Les larmes montrent que le retournement est descendu jusqu'aux profon­deurs affectives et atteint le cœur de l'homme. Le cœur est le noyau de l'être; tant qu'il ne pleure pas, il reste bloqué et ne cède en rien. Mais s'il pleure, tout est pos­sible et il sera pour cet homme un puissant moteur de transformation...
Père Alphonse: Certains Anciens comparent les larmes à l'eau du baptême. Elles nous insèrent dans le mystère de l'agonie du Christ à Gethsémani, où Il a versé des larmes de sang, puis aussi dans le mystère de la croix, car la source des larmes coule du côté transpercé du Seigneur. Alors l'homme qui pleure est immergé dans la mort du Christ, les larmes éteignent la brûlure des passions. Puis ces larmes d'affliction deviennent peu à peu des larmes de gratitude, d'émerveillement et de joie dans le Christ qui pardonne et ressuscite. Et finalement les larmes de tristesse sont traversées par la lumière du sourire qui mettent à nouveau le cœur en fête. Le cœur endurci par le péché se liquéfie par les larmes et se métamorphose en amour. Dieu le revêt de la robe nuptiale. Le Canon de saint André de Crète contient ce grand thème.
 
Amba Shenouda: Il ne faut pas oublier que ce n'est pas gagné pour autant ! Le démon est terriblement jaloux de la conversion d'un homme et il fera tout pour l'ar­racher de son nouveau chemin. Il peut se glisser dans ces larmes et leur donner une pesanteur ténébreuse, décourager celui qui pleure et lui faire croire qu'il ne s'en tirera jamais... Certains Pères du désert ont lutté pendant des années contre le démon, tout en pleurant.

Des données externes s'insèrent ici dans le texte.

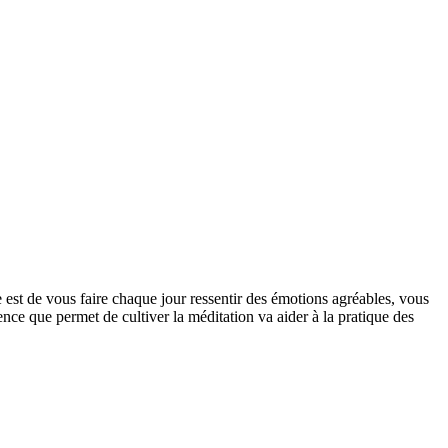
est de vous faire chaque jour ressentir des émotions agréables, vous
sence que permet de cultiver la méditation va aider à la pratique des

Mais Dieu est là tout autant, il ne faut pas l'oublier non plus ! Il connaît les méandres de notre âme et l'accompagne pas à pas. Quand l'homme s'abandonne à Lui et se laisse purifier, vient le moment où tout culbute. Le pécheur d'antan va maintenant consacrer toute son énergie au chemin spirituel. La même énergie qu'il donnait autrefois au démon, il la donne maintenant à Dieu. Avec enthousiasme il s'adonne à la prière perpétuelle, au jeûne, à l'ascèse et au service des autres. L'his­toire est peuplée d'illustres exemples, pensons à saint Augustin, saint Moïse le Noir, sainte Marie l'Egyptienne... Un éveil de cette envergure ne retombe plus. Ces hommes sont entrés dans la joie de leur maître, ils sont marqués définitivement par le sceau de l'Esprit!
 
Père Alphonse et Rachel: Joie pour nous, de partager avec tous nos lecteurs la grâce de ce dialogue !
 
Entretien de Sa Sainteté le Patriarche Amba Shenouda III avec Père Alphonse et Rachel Goettmann

Rappelons que le pape Shenouda III, patriarche d'Alexandrie et de la Prédication de saint Marc est né au ciel le 17 mars dernier à l'âge de 88 ans (voir mon billet du 27 mars).